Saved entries
◆ ◆ ◆ ◆ ◆ ◆ ◆

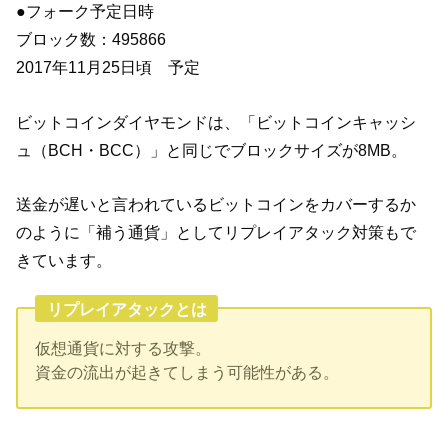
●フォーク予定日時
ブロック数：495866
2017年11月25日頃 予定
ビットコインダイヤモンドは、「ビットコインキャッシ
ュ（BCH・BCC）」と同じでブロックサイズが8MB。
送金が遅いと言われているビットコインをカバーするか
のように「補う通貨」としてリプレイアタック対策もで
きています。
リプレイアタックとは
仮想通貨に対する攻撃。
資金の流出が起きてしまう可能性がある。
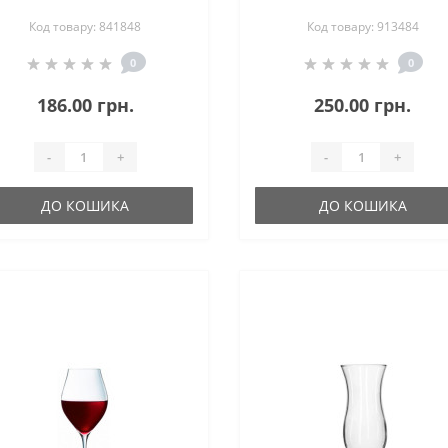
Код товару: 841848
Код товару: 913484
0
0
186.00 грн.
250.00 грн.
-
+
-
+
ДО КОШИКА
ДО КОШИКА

◆ ◆ ◆ ◆ ◆ ◆ ◆

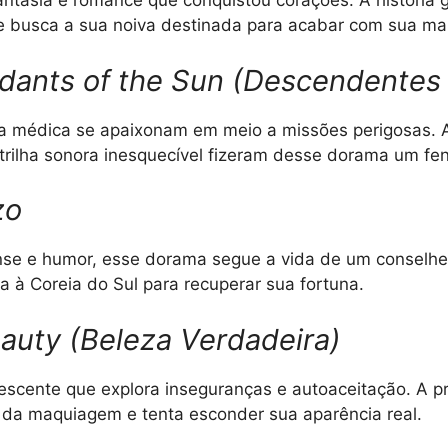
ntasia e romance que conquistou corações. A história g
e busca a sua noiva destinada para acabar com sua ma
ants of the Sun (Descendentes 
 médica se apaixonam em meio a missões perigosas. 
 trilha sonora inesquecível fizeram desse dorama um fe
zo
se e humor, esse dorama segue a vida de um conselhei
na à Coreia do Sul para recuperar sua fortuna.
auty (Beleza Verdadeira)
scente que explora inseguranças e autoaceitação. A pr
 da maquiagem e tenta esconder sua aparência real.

◆ ◆ ◆ ◆ ◆ ◆ ◆

(Problem to solve)
Identify each line in the material above that contains the string "товару", and copy those lines out in full.

(Exercise result)
Код товару: 841848
Код товару: 913484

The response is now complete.